Sending username and password safely

  

Hello guys,


I am working on my own Two factor authentication implementation.

I have one screen with username and password and want a second screen for the user to input the two factor code. 

In order to make sure the correct user is logged in, i need the username and password, or atleast that he entered the correct password in the last screen.

I do not want this in the url for obvious reasons (changing it for a user would be easy).


So my question is how do i safely pass this data between my screens?

Solution

Hi Tim,

First, I'll try to answer your actual question:

Since you would typically not send the code to the user before they have succesfully supplied their credentials, why do you need to store or pass the username and password? You can verify whether there's a match by looking up the username in the User Entity (assuming that's what you're using), encrypting the password (EncryptPassword from the Users eSpace) and checking that against the stored hash, and only if that matches continue.

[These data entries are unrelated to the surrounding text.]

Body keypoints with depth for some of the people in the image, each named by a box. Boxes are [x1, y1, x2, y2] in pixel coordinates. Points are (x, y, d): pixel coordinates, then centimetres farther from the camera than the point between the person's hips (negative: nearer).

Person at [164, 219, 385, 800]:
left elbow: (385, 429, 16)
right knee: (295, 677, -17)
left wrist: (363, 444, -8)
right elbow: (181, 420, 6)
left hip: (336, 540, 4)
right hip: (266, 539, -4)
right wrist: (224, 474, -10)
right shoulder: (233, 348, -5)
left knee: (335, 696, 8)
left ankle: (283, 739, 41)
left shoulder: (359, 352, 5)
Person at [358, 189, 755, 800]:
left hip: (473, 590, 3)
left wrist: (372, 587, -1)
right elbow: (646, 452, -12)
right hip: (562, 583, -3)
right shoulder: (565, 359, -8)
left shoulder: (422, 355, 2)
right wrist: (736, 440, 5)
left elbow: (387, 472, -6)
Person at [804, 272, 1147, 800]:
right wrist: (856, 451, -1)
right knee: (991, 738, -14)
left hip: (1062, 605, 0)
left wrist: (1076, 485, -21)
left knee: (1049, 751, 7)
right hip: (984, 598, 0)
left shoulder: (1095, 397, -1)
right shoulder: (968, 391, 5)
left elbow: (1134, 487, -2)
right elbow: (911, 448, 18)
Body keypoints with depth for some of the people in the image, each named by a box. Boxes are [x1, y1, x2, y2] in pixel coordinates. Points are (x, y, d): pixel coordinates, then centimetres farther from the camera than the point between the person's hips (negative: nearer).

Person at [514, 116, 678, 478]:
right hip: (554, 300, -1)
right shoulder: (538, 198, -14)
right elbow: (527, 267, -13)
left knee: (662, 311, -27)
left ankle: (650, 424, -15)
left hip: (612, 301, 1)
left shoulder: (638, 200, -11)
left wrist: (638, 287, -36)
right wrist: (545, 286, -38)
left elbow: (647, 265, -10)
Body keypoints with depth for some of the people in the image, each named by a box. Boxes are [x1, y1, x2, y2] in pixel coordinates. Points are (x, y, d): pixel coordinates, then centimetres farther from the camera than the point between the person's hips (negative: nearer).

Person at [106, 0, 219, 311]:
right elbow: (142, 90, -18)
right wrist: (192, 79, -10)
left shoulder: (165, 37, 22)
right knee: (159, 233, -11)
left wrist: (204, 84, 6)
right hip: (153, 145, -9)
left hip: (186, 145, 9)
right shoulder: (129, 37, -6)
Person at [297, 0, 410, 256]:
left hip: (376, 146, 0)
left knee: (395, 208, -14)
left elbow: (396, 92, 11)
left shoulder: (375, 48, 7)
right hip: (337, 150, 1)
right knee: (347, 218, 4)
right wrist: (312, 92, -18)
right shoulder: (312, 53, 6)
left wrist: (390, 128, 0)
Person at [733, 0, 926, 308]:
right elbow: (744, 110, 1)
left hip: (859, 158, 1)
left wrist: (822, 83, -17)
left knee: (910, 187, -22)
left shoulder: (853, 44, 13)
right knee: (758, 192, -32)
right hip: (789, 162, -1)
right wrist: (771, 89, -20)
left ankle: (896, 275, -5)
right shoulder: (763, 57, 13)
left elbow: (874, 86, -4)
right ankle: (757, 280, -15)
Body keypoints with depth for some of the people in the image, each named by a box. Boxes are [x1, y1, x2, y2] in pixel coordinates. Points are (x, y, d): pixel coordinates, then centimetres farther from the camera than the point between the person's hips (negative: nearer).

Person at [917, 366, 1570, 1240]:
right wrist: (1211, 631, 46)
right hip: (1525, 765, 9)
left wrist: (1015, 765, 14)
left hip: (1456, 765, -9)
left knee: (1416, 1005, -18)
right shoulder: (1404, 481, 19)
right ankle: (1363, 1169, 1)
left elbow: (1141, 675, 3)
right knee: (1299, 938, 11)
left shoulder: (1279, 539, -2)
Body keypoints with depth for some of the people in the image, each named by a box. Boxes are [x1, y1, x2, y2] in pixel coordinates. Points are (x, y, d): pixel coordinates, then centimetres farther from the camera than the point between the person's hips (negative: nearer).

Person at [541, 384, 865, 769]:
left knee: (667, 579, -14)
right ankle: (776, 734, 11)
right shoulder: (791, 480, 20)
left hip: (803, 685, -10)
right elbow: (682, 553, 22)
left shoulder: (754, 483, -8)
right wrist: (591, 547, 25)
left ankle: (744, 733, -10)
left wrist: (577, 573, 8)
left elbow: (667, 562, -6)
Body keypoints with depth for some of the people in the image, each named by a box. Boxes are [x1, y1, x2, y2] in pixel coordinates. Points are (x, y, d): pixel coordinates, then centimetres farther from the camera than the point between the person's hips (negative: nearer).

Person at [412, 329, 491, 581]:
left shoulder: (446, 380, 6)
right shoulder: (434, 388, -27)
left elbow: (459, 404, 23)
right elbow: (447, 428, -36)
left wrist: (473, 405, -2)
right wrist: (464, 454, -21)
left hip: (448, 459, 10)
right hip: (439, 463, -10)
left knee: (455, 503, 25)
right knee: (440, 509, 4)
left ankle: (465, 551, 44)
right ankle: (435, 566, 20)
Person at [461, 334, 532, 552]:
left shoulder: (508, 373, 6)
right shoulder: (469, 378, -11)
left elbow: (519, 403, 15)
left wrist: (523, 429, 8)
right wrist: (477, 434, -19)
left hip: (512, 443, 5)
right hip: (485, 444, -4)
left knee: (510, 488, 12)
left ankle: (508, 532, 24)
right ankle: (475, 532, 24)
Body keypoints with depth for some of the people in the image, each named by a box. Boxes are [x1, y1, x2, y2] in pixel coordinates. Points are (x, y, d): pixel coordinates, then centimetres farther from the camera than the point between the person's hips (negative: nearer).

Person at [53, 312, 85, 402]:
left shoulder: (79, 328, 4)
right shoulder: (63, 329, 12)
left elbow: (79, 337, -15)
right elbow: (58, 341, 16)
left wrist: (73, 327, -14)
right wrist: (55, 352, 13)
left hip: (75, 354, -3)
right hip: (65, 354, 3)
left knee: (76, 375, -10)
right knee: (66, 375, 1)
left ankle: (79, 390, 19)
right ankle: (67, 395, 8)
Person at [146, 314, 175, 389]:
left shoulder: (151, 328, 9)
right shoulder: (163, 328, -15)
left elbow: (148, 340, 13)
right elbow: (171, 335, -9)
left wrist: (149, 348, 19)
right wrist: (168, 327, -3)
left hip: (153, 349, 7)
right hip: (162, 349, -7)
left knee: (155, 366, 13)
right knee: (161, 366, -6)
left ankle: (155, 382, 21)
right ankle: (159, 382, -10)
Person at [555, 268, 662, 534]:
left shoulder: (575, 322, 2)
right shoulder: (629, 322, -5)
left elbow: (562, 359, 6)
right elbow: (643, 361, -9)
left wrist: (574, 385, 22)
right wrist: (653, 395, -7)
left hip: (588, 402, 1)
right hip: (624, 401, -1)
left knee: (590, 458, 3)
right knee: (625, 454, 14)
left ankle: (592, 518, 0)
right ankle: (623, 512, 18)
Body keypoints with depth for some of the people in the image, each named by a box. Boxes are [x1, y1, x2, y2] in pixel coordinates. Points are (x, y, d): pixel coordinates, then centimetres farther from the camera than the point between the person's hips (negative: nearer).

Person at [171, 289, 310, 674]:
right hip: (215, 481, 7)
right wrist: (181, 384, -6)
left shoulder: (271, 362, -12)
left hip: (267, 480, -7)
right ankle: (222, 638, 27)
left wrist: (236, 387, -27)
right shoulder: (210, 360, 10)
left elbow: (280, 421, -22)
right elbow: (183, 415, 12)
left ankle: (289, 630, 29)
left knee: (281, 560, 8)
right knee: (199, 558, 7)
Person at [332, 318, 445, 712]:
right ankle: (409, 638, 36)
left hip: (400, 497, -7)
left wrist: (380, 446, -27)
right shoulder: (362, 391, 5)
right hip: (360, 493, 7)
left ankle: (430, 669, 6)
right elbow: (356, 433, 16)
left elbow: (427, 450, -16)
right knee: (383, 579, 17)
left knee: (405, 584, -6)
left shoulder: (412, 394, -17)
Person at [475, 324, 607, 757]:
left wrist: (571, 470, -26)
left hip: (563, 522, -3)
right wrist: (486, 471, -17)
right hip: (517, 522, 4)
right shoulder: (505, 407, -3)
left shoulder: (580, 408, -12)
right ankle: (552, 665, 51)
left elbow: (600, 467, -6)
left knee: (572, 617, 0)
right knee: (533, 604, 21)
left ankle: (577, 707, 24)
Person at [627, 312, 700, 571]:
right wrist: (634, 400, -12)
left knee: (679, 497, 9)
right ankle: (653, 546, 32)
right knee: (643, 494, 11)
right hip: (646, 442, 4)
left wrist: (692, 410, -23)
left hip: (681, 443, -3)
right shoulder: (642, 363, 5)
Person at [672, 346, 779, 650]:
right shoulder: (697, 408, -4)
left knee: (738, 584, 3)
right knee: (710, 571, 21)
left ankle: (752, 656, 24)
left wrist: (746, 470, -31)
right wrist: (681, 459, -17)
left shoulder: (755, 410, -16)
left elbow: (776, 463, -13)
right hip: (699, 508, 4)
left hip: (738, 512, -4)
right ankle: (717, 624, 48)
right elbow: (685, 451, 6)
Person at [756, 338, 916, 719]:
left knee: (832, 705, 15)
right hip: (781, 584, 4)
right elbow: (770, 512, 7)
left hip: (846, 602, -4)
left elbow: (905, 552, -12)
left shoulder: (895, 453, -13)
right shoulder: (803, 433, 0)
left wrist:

Next, you'd probably create a session key (GUID, GenerateGuid from System) and store the key, the UserId and a timestamp (so you can limit the duration the user can perform step 2) in an Entity, and pass the GUID to the second screen. Then if the 2nd authentication succeeds, you can login the user using Login from System, using the stored UserId. The only downside of the latter is that it doesn't do tenant switching like UserLogin from Users, but if you need that you can always clone Users and look how it's done.

As a last thought, if you don't want the GUID to display in the title bar of the browser, use a Screen Action as Destination of the button/link, and inside the Screen Action use the Destination Statement to redirect to the right page.

Secondly, why would you want to use two Screens? Perhaps there's a good reason for it, but alternatively, you could also use a single screen that has an If widget that contains the user credentials in the True part and the second authentication in the False part, then use Ajax Refresh to display/hide the right one. Thus you could just keep the password in a local variable, and you can use UserLogin from Users after the second authentication succeeds, supplying the username and password.

Solution

Kilian Hekhuis wrote:

Hi Tim,

First, I'll try to answer your actual question:

Since you would typically not send the code to the user before they have succesfully supplied their credentials, why do you need to store or pass the username and password? You can verify whether there's a match by looking up the username in the User Entity (assuming that's what you're using), encrypting the password (EncryptPassword from the Users eSpace) and checking that against the stored hash, and only if that matches continue.

Next, you'd probably create a session key (GUID, GenerateGuid from System) and store the key, the UserId and a timestamp (so you can limit the duration the user can perform step 2) in an Entity, and pass the GUID to the second screen. Then if the 2nd authentication succeeds, you can login the user using Login from System, using the stored UserId. The only downside of the latter is that it doesn't do tenant switching like UserLogin from Users, but if you need that you can always clone Users and look how it's done.

As a last thought, if you don't want the GUID to display in the title bar of the browser, use a Screen Action as Destination of the button/link, and inside the Screen Action use the Destination Statement to redirect to the right page.

Secondly, why would you want to use two Screens? Perhaps there's a good reason for it, but alternatively, you could also use a single screen that has an If widget that contains the user credentials in the True part and the second authentication in the False part, then use Ajax Refresh to display/hide the right one. Thus you could just keep the password in a local variable, and you can use UserLogin from Users after the second authentication succeeds, supplying the username and password.

Hey Kilian,


Great idea. I'm using TOTP, so the user will have the code at all times. 

I will try the one screen way, since that would be way cleaner, without the hassle of safely passing the data.

I have already created the flow to verify the credentials, so i can get started right away.


Thanks for the help.


Best Regards,

Tim


Hi Tim,

Glad I could be of help. Please mark my answer above as Solution if you think it deserves that :).